> _What to work on_
Give the records again exactly. Pictures do not belong in the copy.

> _Dataset entries_
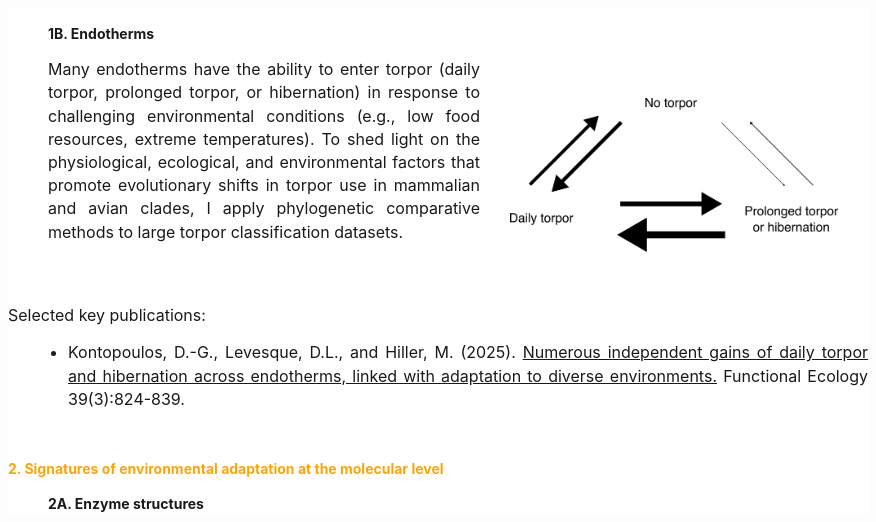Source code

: <p style="line-height:2px">&nbsp;</p>

<p style="margin-left: 40px;" align = "justify"><b>1B. Endotherms</b></p>

<p style="margin-left: 40px;" align = "justify"><font size = "3">
<img src="../images/evolutionary_shifts_in_torpor.png" max-width = "40%" width = "40%" height = "auto" align = "right" hspace = "30" vspace="40">
Many endotherms have the ability to enter torpor (daily torpor, prolonged torpor, or hibernation) 
in response to challenging environmental conditions (e.g., low food resources, extreme temperatures). 
To shed light on the physiological, ecological, and environmental factors that promote evolutionary shifts in torpor use 
in mammalian and avian clades, I apply phylogenetic comparative methods 
to large torpor classification datasets.

<br><br>
Selected key publications:<ul style="margin-left: 40px; padding-left: 20px; text-align: justify">
<li>Kontopoulos, D.-G., Levesque, D.L., and Hiller, M. (2025). <a href='../publication/16_Numerous_independent_gains'>Numerous 
independent gains of daily torpor and hibernation across endotherms, linked with 
adaptation to diverse environments.</a> Functional Ecology 39(3):824-839.</li>
</ul>
</font>
</p>

<br>

<b><font color = 'orange'>2. Signatures of environmental adaptation at the molecular level</font></b>

<p style="margin-left: 40px;" align = "justify"><b>2A. Enzyme structures</b><br>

> _Response to this exercise_
Source code

: <p style="line-height:2px">&nbsp;</p>

<p style="margin-left: 40px;" align = "justify"><b>1B. Endotherms</b></p>

<p style="margin-left: 40px;" align = "justify"><font size = "3">
<img src="../images/evolutionary_shifts_in_torpor.png" max-width = "40%" width = "40%" height = "auto" align = "right" hspace = "30" vspace="40">
Many endotherms have the ability to enter torpor (daily torpor, prolonged torpor, or hibernation) 
in response to challenging environmental conditions (e.g., low food resources, extreme temperatures). 
To shed light on the physiological, ecological, and environmental factors that promote evolutionary shifts in torpor use 
in mammalian and avian clades, I apply phylogenetic comparative methods 
to large torpor classification datasets.

<br><br>
Selected key publications:<ul style="margin-left: 40px; padding-left: 20px; text-align: justify">
<li>Kontopoulos, D.-G., Levesque, D.L., and Hiller, M. (2025). <a href='../publication/16_Numerous_independent_gains'>Numerous 
independent gains of daily torpor and hibernation across endotherms, linked with 
adaptation to diverse environments.</a> Functional Ecology 39(3):824-839.</li>
</ul>
</font>
</p>

<br>

<b><font color = 'orange'>2. Signatures of environmental adaptation at the molecular level</font></b>

<p style="margin-left: 40px;" align = "justify"><b>2A. Enzyme structures</b><br>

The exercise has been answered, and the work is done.